Signature moment this season: Bradley provided one of the most thrilling catches in MLB this season in a July 29 home game against the Twins. Bobby Wilson led off with a drive that seemed sure to be a double to the gap in left-center field. But Bradley got a good read on the liner and sprinted there in time for a sprawling, tumbling catch on the warning track. Upon landing, Bradley's contorted body tumbled into the base of the scoreboard on the Green Monster. Not only did he hang on to the baseball, he also avoided injury. The Twins also fell victim to Bradley's cannon arm on June 19, when he made a 103.4-mph throw to the plate to nail Robbie Grossman.
The player and his tool: Stanton's power
Why it matters: Stanton's power merits a perfect 80 rating on the scouting scale, and he continues to generate adoring stares from his teammates, who frequently huddle around the batting cage to witness his impressive batting-practice displays.

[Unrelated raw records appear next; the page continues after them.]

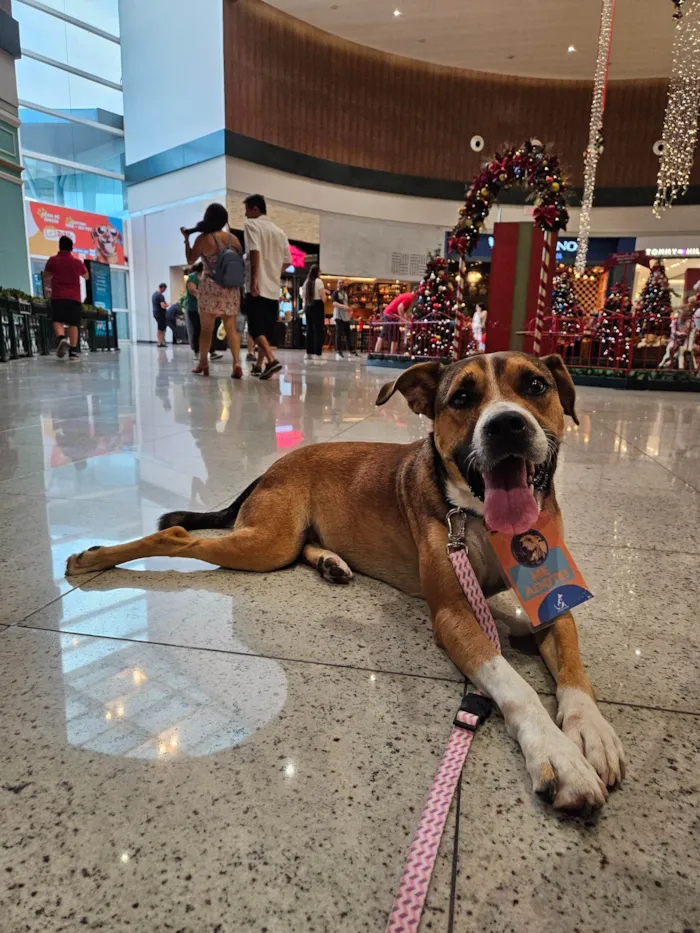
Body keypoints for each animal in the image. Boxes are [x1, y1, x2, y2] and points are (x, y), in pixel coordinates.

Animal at [67, 350, 624, 808]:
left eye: (535, 386)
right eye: (462, 398)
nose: (507, 425)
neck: (476, 516)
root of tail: (273, 465)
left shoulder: (553, 599)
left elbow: (573, 666)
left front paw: (590, 730)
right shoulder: (453, 615)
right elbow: (513, 683)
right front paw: (558, 754)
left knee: (296, 547)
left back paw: (330, 562)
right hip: (266, 543)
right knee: (178, 533)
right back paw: (95, 558)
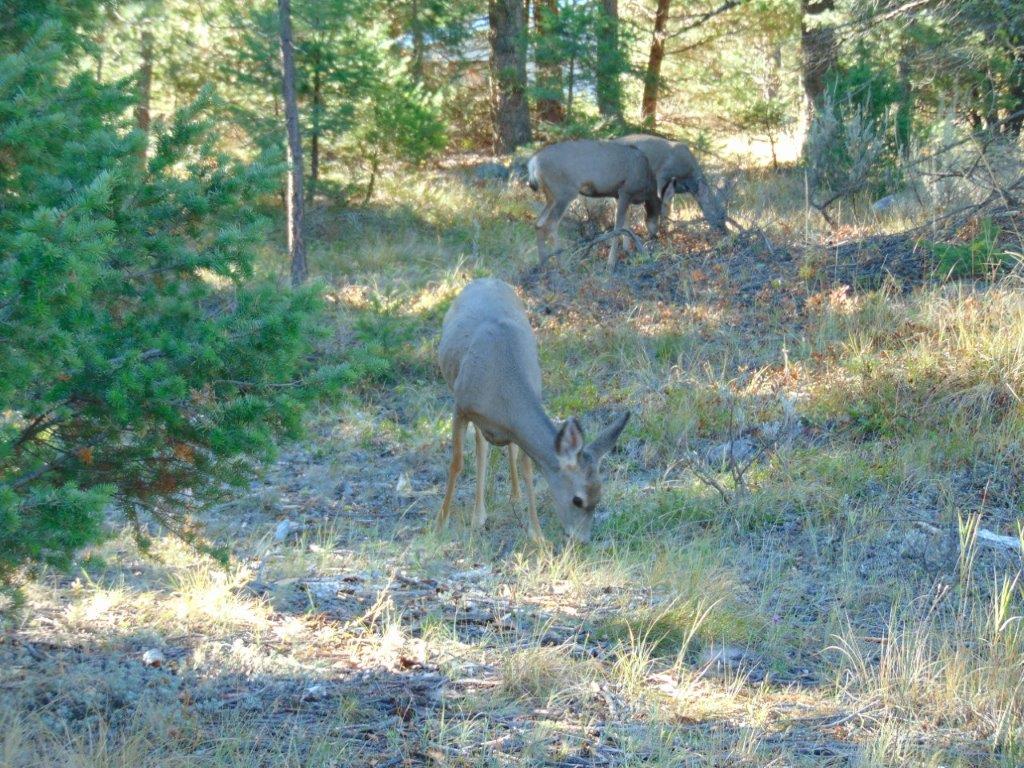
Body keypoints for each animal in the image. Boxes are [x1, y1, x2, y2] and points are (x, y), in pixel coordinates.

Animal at [436, 278, 631, 544]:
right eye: (577, 499)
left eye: (599, 495)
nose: (582, 540)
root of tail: (486, 279)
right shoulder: (461, 406)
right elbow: (456, 462)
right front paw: (440, 523)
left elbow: (527, 469)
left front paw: (536, 534)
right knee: (480, 448)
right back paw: (479, 515)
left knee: (502, 448)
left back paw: (513, 497)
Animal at [527, 139, 663, 270]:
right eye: (660, 216)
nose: (655, 235)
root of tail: (534, 162)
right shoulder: (625, 191)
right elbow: (618, 228)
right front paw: (611, 263)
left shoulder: (617, 196)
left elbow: (626, 224)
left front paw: (628, 250)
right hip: (563, 192)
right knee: (550, 225)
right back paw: (562, 264)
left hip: (551, 195)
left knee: (538, 223)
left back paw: (543, 263)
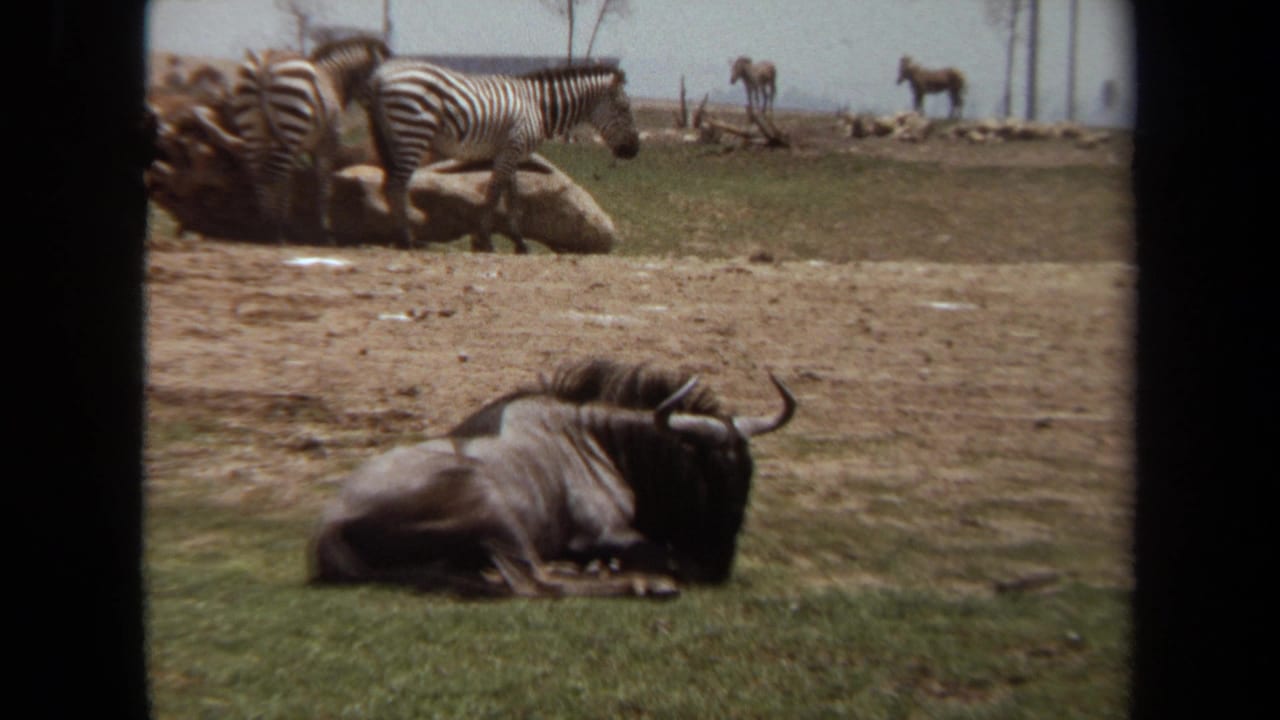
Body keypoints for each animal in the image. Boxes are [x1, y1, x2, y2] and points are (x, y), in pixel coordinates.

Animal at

As Stanton adjusts to the AL and playing in New York, his light-tower power is a consistent concern for opposing pitchers, who know that the reigning National League MVP Award winner is likely to punish any pitch carelessly left over the plate. With Aaron Judge on the disabled list, Stanton's presence has become crucial for a club that once promised to wield an embarrassment of outfield riches.
Signature moment this season: Stanton enjoyed his first "Yankee moment" on June 20, pouncing on an 0-2 Ryan Cook slider for a walk-off home run to defeat the Mariners at Yankee Stadium. It was the final blow of a comeback from a 5-0 deficit.